EXERCISE MATERIAL =>
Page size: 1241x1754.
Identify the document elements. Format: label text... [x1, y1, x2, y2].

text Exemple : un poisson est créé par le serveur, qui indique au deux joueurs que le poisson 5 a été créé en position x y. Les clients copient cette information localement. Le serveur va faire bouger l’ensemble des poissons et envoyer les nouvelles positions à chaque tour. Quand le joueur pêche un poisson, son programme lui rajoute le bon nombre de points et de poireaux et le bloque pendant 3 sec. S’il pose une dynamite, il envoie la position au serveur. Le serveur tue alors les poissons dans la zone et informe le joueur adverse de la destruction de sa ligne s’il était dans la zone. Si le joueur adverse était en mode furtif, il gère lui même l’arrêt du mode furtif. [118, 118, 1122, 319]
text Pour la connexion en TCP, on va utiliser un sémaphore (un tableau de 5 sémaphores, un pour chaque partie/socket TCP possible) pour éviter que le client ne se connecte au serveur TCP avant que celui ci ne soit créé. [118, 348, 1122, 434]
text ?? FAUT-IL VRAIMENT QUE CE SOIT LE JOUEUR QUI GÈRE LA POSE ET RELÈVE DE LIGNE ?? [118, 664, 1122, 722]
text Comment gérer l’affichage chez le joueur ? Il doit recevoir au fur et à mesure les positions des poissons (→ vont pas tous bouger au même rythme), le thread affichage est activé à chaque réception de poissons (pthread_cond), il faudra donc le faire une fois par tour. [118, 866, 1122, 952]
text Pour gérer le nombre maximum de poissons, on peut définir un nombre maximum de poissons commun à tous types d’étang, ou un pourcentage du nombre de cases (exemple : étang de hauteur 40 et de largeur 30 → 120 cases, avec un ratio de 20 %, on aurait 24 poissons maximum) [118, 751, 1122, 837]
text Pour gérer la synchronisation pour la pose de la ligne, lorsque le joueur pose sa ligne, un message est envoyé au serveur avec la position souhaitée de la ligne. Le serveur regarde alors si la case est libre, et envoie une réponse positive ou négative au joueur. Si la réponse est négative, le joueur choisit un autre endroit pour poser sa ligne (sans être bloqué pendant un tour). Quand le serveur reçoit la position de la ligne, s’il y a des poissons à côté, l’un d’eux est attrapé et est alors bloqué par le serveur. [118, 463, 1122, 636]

---

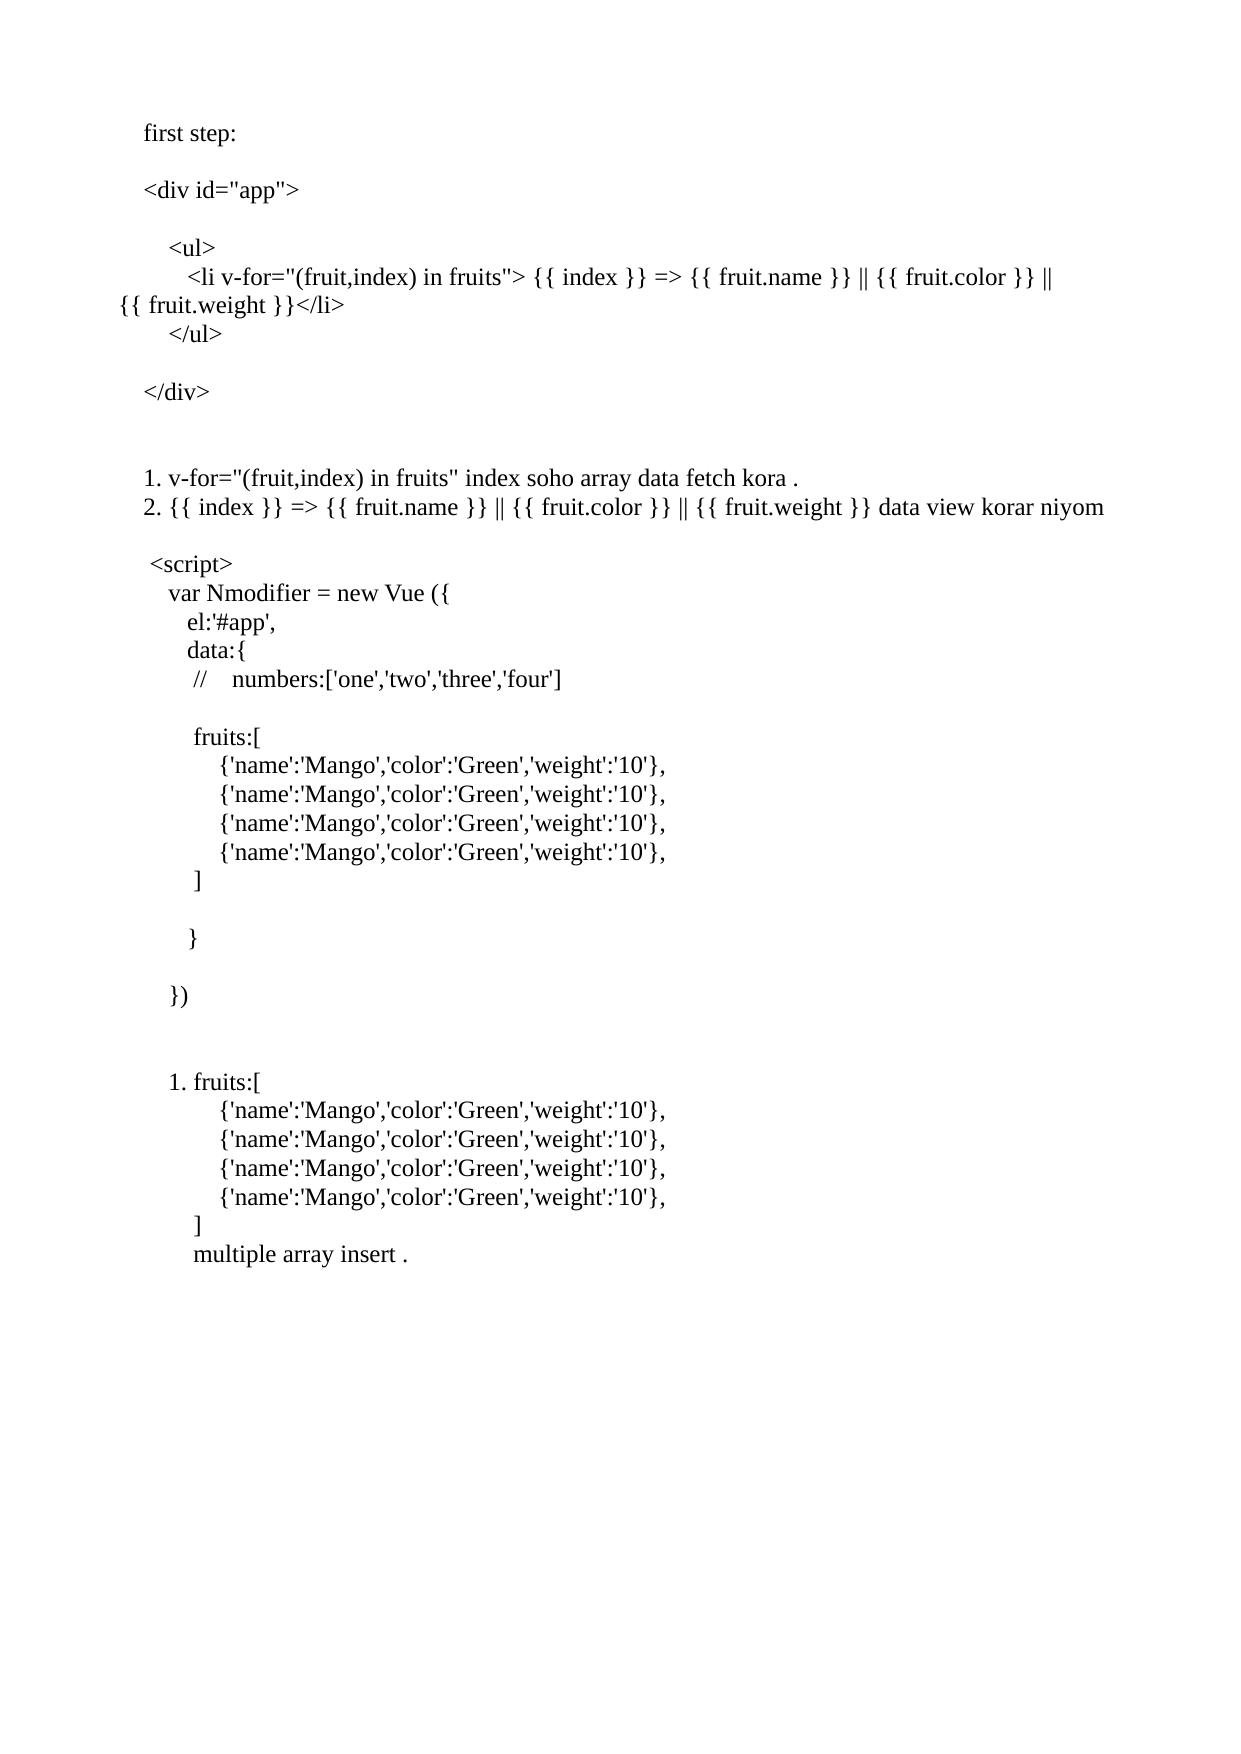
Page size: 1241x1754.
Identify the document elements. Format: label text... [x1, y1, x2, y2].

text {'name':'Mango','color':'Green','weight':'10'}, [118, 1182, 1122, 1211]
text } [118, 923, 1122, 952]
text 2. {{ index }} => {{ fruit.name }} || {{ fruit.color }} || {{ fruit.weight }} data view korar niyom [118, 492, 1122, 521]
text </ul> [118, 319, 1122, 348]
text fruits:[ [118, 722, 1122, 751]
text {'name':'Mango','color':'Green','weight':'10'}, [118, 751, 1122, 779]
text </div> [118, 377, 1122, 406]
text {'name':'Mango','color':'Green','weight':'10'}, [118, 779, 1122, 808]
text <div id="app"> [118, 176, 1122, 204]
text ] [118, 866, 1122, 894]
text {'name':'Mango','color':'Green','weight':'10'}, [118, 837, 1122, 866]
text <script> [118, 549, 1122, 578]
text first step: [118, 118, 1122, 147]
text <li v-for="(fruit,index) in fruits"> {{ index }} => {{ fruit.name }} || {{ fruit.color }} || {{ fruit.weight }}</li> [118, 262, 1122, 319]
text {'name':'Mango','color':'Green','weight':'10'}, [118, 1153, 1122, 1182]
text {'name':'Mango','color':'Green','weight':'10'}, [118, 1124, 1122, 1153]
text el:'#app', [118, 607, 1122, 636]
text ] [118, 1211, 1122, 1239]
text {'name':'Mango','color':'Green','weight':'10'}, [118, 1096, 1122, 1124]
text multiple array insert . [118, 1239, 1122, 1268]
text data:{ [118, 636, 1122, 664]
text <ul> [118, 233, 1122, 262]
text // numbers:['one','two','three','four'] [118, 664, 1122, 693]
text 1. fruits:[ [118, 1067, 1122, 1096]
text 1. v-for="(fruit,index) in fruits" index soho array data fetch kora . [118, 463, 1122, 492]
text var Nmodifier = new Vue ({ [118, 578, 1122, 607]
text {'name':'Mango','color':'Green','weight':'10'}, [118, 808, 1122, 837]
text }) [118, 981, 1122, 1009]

--

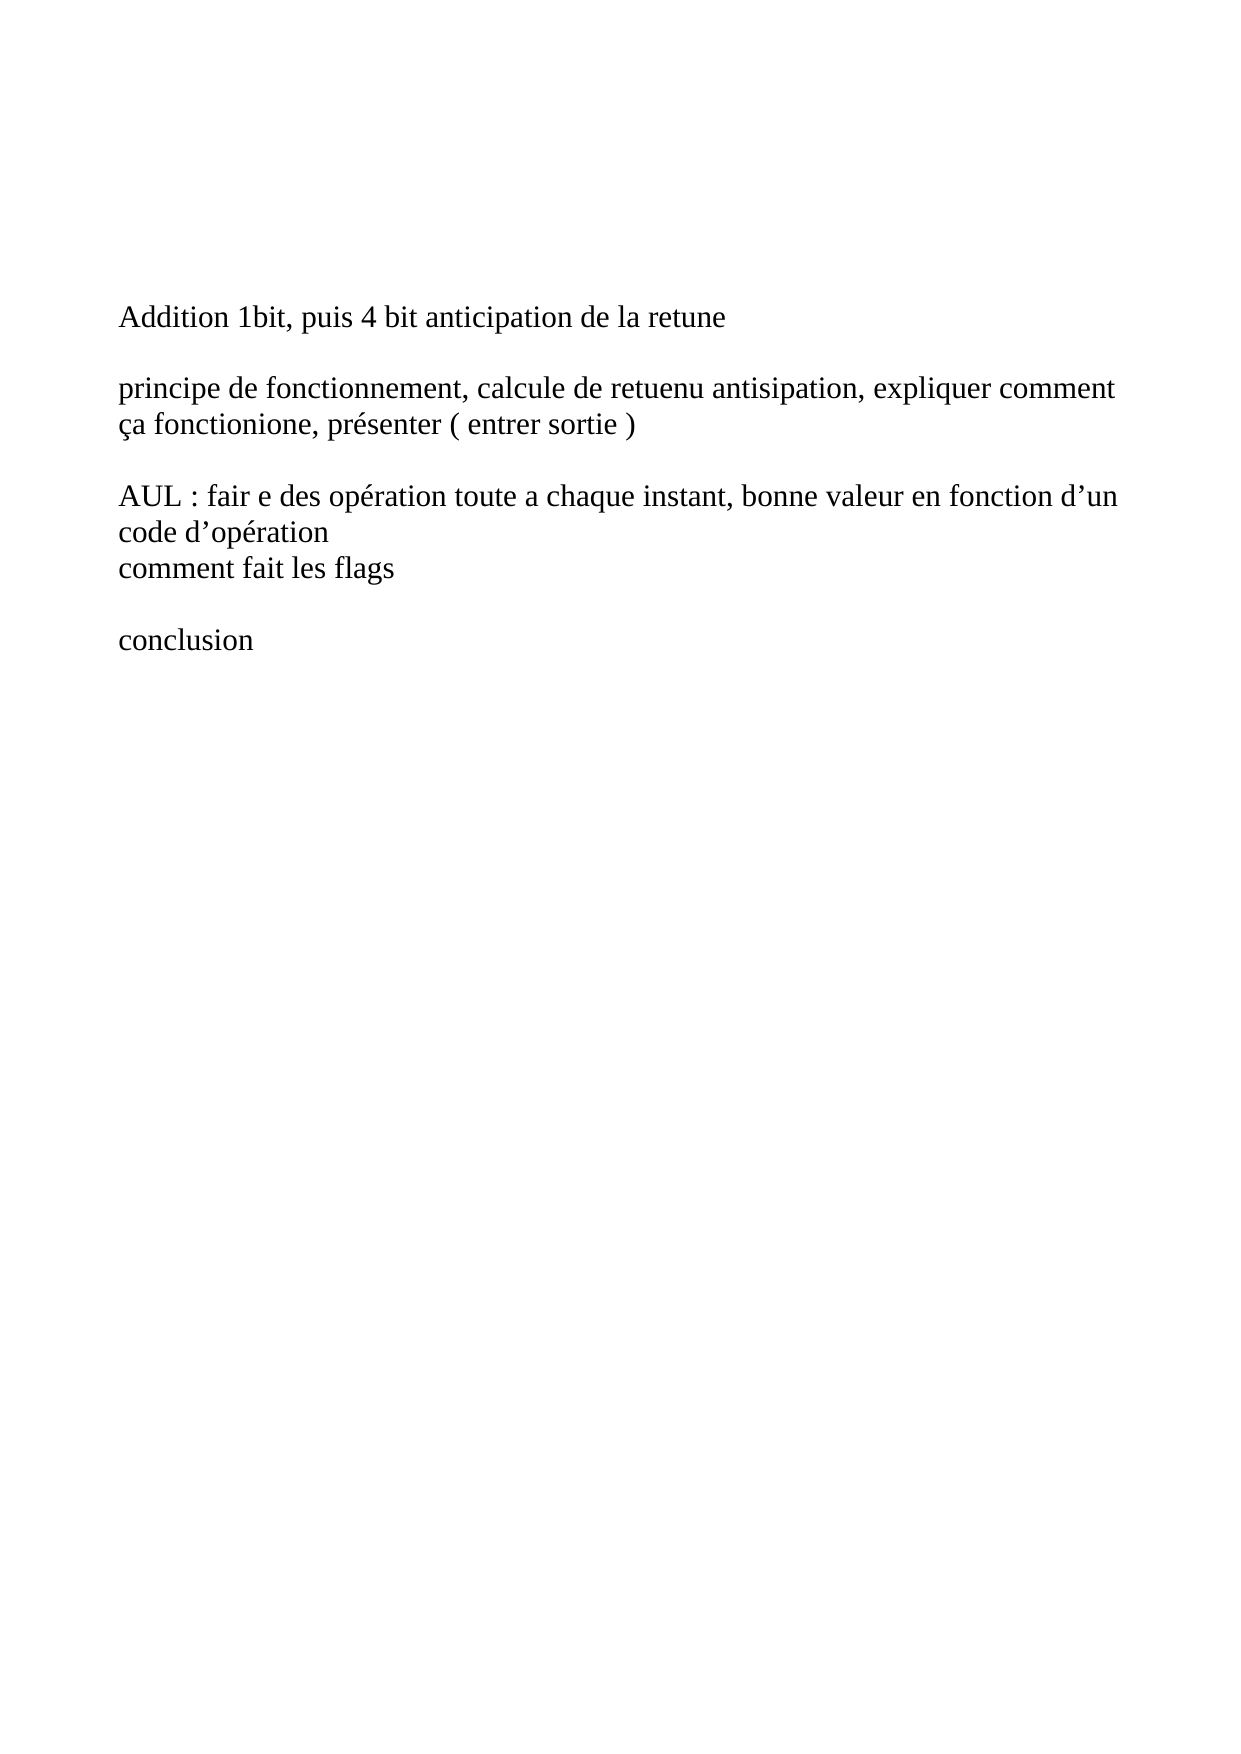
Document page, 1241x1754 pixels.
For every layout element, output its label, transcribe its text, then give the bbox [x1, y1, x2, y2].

TO BE DONE =>
State how many lines in the rows above contain the word "chaque". Reply with the number alone.

ANSWER TO THIS TASK =>
3